**TEXT UNDER STUDY:**

-*-

Slave needs to discard columns that are not part of the slave table 
definition.


Restrictions
============

All extra columns on master is at the end of the table.


Related work
============

This work is related to WL#3259 (RBR with more columns on slave than on master)
in that implementation of this worklog is necessary to support on-line table
definition changes (a.k.a., "schema upgrade") when using circular replication.

----------------------------------------------------------------------------
Below is for reference only, not part of this WL.

CONFIGURATION
- Add "CHANGE MASTER SET SLAVE_IGNORE_EXTRA_COLUMNS=true"
  (and internally add corresponding variable to mi)

OFFICIAL DESCRIPTION
Ability to introduce new columns without impacting ongoing traffic. This
is required to introduce new attributes to existing tables.

There will only be the ability to add columns in this first release.
Add column is only possible on “dynamic tables”.  Starting with
NDB-6.1.7, tables are dynamic by default (NDB-6.1.6 tables are
not). Please note that it is only possible to add columns at the end
of a table and still maintain compatibility. Online disk-based columns
are not supported. New columns must have default values, or the
replication stream needs to be synchronized by the DBA with the
change.

Effects and behavior of this feature to replication in multi-master mode
must be considered. DDL changes will not be replicated, instead
individually applied. Support for replicating to and from tables with
more or less columns will be supported.

•       Master (T) replicating to Slave (T+1)
•       Master (T+1) replicating to Slave (T)

NOT NULL columns should have a default value assigned to them when
replicating.

-*-

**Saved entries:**
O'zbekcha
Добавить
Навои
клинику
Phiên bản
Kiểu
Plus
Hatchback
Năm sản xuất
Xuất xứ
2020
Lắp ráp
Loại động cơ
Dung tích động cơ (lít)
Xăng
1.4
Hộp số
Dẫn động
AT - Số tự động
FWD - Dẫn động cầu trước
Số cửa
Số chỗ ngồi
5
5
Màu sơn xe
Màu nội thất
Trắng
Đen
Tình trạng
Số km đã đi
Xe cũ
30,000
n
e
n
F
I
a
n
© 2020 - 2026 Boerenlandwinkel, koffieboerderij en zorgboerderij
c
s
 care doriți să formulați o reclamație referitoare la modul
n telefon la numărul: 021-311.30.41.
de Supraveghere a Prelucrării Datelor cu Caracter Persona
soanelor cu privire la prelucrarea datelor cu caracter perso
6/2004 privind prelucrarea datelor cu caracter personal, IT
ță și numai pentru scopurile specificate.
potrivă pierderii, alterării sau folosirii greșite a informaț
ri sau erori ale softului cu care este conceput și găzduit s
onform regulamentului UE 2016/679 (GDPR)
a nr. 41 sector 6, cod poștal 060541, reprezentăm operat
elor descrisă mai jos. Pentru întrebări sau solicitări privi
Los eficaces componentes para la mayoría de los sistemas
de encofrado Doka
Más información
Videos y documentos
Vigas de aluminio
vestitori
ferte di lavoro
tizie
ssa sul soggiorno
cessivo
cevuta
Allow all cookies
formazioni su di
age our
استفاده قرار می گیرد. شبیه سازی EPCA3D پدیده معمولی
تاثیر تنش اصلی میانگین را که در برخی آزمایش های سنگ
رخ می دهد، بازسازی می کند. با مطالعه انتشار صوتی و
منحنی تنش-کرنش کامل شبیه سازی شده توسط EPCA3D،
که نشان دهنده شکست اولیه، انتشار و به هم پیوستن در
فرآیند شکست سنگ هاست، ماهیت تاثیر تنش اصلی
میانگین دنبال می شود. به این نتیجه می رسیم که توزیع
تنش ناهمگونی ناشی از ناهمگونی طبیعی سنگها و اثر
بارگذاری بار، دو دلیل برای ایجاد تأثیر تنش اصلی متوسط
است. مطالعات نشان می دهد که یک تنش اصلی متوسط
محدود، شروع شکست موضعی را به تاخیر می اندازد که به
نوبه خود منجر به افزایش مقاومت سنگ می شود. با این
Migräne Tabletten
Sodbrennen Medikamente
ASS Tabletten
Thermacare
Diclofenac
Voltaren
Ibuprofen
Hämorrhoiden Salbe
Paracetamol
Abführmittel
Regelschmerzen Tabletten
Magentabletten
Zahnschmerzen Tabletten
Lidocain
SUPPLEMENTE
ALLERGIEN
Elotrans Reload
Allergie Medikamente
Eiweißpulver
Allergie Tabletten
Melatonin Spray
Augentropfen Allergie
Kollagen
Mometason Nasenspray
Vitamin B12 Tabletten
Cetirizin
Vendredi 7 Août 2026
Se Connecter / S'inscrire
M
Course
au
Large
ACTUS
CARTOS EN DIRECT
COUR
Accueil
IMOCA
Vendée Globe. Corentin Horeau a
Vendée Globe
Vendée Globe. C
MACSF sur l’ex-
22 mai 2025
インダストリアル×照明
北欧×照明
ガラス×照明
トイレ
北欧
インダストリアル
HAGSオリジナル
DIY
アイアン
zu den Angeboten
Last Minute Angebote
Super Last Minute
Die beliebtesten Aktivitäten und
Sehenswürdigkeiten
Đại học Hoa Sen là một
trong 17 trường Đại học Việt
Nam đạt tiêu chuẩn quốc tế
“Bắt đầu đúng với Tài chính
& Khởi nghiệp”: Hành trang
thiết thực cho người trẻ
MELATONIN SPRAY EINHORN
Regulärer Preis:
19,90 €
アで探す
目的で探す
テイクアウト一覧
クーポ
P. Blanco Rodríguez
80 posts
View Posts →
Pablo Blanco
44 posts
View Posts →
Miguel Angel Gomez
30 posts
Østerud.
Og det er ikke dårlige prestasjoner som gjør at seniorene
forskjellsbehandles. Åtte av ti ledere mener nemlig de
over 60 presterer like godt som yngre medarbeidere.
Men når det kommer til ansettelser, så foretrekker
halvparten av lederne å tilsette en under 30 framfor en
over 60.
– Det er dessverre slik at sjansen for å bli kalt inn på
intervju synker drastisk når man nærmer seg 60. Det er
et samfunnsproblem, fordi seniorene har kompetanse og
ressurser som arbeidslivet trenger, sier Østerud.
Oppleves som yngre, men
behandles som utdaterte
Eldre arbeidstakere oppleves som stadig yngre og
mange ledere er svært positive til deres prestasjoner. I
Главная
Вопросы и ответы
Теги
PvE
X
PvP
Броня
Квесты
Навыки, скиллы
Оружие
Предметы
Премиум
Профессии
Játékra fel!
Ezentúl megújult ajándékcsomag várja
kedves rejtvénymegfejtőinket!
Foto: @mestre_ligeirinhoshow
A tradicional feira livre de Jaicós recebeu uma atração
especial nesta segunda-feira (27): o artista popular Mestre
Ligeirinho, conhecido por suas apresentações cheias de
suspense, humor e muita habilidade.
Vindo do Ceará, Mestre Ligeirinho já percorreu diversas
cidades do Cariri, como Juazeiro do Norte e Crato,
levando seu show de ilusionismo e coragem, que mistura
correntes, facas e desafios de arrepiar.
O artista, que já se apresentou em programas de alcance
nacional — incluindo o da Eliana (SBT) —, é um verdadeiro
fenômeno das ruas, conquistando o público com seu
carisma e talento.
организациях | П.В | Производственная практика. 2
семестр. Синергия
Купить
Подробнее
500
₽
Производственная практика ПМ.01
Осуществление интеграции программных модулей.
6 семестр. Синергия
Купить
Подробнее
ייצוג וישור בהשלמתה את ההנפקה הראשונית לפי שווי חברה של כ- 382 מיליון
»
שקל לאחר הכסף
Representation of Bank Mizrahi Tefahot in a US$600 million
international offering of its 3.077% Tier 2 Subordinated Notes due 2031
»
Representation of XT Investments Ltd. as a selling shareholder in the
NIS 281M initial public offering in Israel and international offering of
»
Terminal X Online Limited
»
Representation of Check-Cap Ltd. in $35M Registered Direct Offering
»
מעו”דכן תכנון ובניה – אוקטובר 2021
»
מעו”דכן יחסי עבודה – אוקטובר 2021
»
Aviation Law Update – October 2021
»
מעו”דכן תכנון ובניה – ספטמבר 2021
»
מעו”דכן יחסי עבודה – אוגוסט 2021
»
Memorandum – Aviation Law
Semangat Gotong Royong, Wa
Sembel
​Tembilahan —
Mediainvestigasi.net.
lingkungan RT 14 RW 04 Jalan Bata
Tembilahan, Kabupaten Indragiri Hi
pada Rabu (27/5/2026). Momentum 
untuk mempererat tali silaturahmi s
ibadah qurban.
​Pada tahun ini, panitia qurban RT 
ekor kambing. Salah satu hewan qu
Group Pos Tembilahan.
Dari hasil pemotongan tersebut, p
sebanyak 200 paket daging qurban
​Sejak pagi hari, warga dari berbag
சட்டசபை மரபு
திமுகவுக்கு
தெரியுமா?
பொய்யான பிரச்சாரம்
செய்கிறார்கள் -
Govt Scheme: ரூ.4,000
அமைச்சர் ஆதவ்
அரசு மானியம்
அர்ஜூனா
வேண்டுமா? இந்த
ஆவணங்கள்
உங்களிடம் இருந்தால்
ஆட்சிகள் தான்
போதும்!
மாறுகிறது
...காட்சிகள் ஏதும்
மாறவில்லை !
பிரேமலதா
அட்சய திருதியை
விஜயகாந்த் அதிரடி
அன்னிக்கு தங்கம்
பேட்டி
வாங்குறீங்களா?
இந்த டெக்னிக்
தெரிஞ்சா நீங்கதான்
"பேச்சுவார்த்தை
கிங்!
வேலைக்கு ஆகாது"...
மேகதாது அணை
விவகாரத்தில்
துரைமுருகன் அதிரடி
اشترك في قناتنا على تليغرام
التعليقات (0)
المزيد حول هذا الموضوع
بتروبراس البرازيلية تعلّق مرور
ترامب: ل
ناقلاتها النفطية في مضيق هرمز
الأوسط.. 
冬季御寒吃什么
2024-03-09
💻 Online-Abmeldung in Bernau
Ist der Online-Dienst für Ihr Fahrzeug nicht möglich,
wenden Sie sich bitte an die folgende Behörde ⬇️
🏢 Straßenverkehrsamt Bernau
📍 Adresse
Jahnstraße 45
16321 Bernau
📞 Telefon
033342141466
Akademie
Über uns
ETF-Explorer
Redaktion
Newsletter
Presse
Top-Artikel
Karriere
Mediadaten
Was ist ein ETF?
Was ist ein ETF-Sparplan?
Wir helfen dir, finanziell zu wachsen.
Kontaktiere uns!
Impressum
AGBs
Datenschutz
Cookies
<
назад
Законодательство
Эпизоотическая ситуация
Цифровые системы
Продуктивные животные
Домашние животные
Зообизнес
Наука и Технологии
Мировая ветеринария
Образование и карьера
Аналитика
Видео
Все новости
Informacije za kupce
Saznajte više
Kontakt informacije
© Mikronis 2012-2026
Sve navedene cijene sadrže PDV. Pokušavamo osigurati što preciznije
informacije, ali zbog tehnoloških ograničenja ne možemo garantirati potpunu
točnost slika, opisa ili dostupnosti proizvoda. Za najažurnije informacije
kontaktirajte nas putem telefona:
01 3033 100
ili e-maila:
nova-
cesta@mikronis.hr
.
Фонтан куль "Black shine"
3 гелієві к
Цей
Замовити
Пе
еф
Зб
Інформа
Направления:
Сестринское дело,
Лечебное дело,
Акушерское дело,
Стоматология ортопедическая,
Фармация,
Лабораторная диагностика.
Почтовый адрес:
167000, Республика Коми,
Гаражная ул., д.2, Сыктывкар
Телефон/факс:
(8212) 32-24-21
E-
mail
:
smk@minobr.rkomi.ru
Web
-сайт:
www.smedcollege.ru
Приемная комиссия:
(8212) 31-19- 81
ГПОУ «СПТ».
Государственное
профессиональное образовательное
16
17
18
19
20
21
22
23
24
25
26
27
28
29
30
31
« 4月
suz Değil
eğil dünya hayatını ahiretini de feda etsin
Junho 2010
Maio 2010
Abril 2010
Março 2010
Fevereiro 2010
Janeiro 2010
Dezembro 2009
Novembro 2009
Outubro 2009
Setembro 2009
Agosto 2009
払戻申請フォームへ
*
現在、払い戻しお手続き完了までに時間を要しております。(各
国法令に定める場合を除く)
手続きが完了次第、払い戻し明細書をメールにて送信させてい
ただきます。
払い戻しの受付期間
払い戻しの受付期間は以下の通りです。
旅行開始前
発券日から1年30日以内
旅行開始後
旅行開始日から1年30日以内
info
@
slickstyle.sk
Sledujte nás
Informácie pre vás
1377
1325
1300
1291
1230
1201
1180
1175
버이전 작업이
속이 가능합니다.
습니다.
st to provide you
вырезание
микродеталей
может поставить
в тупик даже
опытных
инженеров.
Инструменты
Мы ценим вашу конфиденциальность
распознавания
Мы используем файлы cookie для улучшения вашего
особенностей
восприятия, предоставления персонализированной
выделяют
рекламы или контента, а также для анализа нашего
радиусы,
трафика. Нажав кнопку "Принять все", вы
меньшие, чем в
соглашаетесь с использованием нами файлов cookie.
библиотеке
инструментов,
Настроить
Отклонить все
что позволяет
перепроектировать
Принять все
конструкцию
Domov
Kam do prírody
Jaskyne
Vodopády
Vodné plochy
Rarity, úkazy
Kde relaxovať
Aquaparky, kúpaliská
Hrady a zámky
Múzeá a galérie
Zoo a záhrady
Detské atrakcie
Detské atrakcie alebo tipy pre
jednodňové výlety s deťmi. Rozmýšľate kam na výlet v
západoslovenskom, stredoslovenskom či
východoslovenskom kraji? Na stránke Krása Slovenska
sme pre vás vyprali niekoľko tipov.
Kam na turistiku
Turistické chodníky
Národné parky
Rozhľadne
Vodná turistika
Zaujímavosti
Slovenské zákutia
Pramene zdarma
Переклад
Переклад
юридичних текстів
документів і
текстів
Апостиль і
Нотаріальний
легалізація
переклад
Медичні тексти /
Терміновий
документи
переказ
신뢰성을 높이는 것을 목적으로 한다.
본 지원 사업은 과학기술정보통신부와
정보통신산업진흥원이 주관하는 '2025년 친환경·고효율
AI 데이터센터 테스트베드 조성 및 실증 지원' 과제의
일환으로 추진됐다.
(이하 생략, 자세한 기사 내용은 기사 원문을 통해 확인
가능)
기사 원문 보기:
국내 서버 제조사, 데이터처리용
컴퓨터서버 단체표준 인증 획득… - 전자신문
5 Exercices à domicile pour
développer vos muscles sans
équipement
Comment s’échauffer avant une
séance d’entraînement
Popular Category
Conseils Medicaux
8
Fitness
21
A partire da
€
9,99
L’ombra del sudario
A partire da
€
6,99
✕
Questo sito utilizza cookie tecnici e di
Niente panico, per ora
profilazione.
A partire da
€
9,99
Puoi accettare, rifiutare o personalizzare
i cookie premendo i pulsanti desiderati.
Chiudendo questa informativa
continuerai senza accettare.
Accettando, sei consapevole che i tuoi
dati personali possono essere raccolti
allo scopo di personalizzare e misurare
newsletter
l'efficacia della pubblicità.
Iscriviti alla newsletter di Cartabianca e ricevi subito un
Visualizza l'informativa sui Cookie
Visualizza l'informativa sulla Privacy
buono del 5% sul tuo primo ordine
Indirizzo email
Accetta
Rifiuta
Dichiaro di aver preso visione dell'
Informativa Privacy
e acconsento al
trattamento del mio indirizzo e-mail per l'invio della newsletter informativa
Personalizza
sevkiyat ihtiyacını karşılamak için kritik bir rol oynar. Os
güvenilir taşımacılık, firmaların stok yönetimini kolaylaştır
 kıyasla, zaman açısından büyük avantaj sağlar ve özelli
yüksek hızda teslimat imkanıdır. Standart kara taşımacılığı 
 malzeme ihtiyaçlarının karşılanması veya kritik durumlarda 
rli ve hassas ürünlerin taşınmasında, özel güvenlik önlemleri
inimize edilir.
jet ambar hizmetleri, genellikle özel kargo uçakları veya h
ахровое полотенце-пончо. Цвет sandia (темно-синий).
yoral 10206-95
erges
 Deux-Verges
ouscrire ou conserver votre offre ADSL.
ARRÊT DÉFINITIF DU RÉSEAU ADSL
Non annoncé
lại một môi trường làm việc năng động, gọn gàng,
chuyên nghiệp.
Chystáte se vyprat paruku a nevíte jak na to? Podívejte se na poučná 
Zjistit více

-*-

**REQUIREMENT 1:**
Answer these questions from the worklog excerpt, one per line:
(a) Where in the table are all the extra columns on the master located?
(b) Which worklog is this work related to?
(c) Starting with which NDB version are tables dynamic by default?
**REQUIREMENT 2:**
Reproduce the part of the saved entries listing that opens with its first line and closes with the line containing "soanelor cu privire", including both of those lines.

**TASK OUTPUT 1:**
(a) At the end of the table.
(b) WL#3259 (RBR with more columns on slave than on master).
(c) NDB-6.1.7.

**TASK OUTPUT 2:**
O'zbekcha
Добавить
Навои
клинику
Phiên bản
Kiểu
Plus
Hatchback
Năm sản xuất
Xuất xứ
2020
Lắp ráp
Loại động cơ
Dung tích động cơ (lít)
Xăng
1.4
Hộp số
Dẫn động
AT - Số tự động
FWD - Dẫn động cầu trước
Số cửa
Số chỗ ngồi
5
5
Màu sơn xe
Màu nội thất
Trắng
Đen
Tình trạng
Số km đã đi
Xe cũ
30,000
n
e
n
F
I
a
n
© 2020 - 2026 Boerenlandwinkel, koffieboerderij en zorgboerderij
c
s
 care doriți să formulați o reclamație referitoare la modul
n telefon la numărul: 021-311.30.41.
de Supraveghere a Prelucrării Datelor cu Caracter Persona
soanelor cu privire la prelucrarea datelor cu caracter perso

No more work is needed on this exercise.